The code below is Matlab and is very poorly written. Hopefully, you will find it useful:

function q = trilateration( p, r )
% Inputs:
%   p       3x3 matrix where the columns are the xyz
%           locations of the sphere centers
%   r       3x1 vector of the sphere radii
%
% Outputs:
%   q       3x1 vector of the (positive) point of
%           intersection of the three spheres. If
%           imaginary, then no such point exists

p0 = p(:,1);
ex = unit( p(:,2) - p(:,1) );
i = ex' * ( p(:,3) - p(:,1) );
ey = unit( p(:,3) - p(:,1) - i * ex );
ez = cross( ex, ey );
T = [ ex, ey, ez ];

t = T' * ( p - repmat( p0, 1, 3 ) );

d = t(1,2);
j = t(2,3);

x = ( r(1)^2 - r(2)^2 + d^2 ) / (2*d);
y = ( r(1)^2 - r(3)^2 + i^2 + j^2 ) / (2*j) - i/j * x;
z = sqrt( r(1)^2 - x^2 - y^2 );

q = T * [ x; y; z ] + p0;

end

Here is what I get with your second example:

>> p = [ 18 41 27;
         34 12 12;
         31 43 17 ]';
r = [ 76.635500912; 98.493654618; 73.661387443 ];
>> q = trilateration( p, r )

q =

          64.0000000004705
          91.9999999997112
          61.0000000002842

Answer 2

Take the three equations in AnonSubmitter85's answer. Let's call these equations (1), (2), and (3). Now form three new equations by subtracting: (1) - (2), (2) - (3), and (3) - (1). The important thing is that the three new equations will not longer have any quadratic terms; they will just be linear in $x,y,z$, and therefore fairly easy to solve.

The three linear equations represent three planes, of course. What three planes are these? Well, if you intersect any two of the spheres, you will get a circle, as you said. Doing this two-at-a-time intersection will give you three circles. The three planes mentioned above are the planes containing these three circles. So, you were somewhat on the right track.

Edit: Despite the fact that it got two upvotes, what I wrote above is not really correct.
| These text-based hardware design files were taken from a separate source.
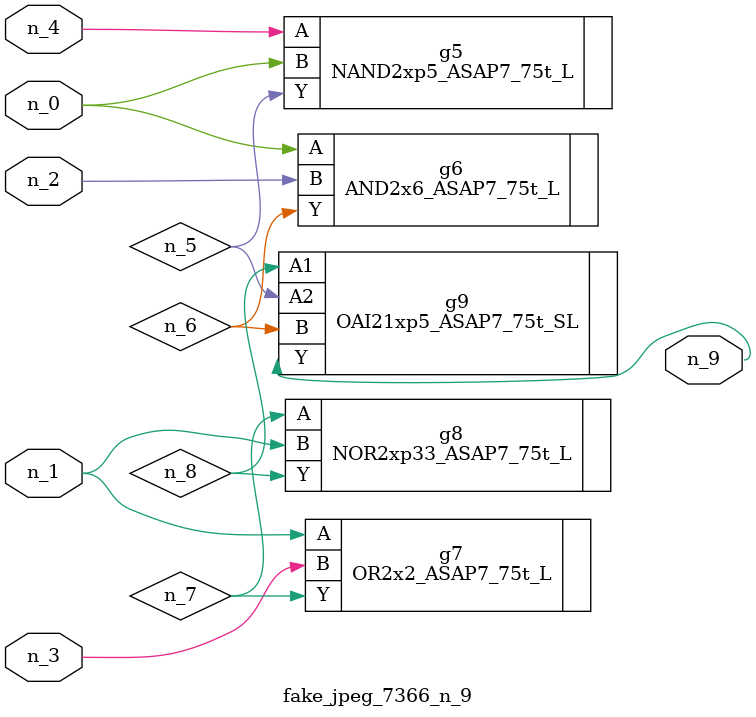
<source format=v>
module fake_jpeg_7366_n_9 (n_3, n_2, n_1, n_0, n_4, n_9);

input n_3;
input n_2;
input n_1;
input n_0;
input n_4;

output n_9;

wire n_8;
wire n_6;
wire n_5;
wire n_7;

NAND2xp5_ASAP7_75t_L g5 ( 
.A(n_4),
.B(n_0),
.Y(n_5)
);

AND2x6_ASAP7_75t_L g6 ( 
.A(n_0),
.B(n_2),
.Y(n_6)
);

OR2x2_ASAP7_75t_L g7 ( 
.A(n_1),
.B(n_3),
.Y(n_7)
);

NOR2xp33_ASAP7_75t_L g8 ( 
.A(n_7),
.B(n_1),
.Y(n_8)
);

OAI21xp5_ASAP7_75t_SL g9 ( 
.A1(n_8),
.A2(n_5),
.B(n_6),
.Y(n_9)
);


endmodule
</source>
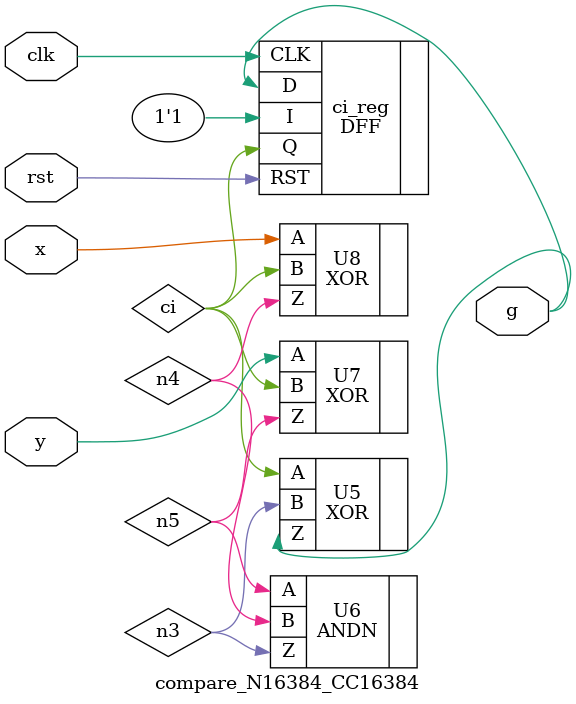
<source format=v>

module compare_N16384_CC16384 ( clk, rst, x, y, g );
  input [0:0] x;
  input [0:0] y;
  input clk, rst;
  output g;
  wire   ci, n3, n4, n5;

  DFF ci_reg ( .D(g), .CLK(clk), .RST(rst), .I(1'b1), .Q(ci) );
  XOR U5 ( .A(ci), .B(n3), .Z(g) );
  ANDN U6 ( .B(n4), .A(n5), .Z(n3) );
  XOR U7 ( .A(y[0]), .B(ci), .Z(n5) );
  XOR U8 ( .A(x[0]), .B(ci), .Z(n4) );
endmodule


</source>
It can't possibly be correct because intersecting the three planes will give only a single point (usually), whereas the intersection of three spheres will give two points (usually).

The three planes will actually intersect in a line, not a point. That's why you get NaN if you try to solve the system of three linear equations. You should take two of the planes and intersect them to get a line. Then intersect this line with a sphere to get the two desired points. My apologies. Moral: don't believe everything you read on the internet :-)

The tedioius details are worked out in this answer.

Also, good answers here, including some with code.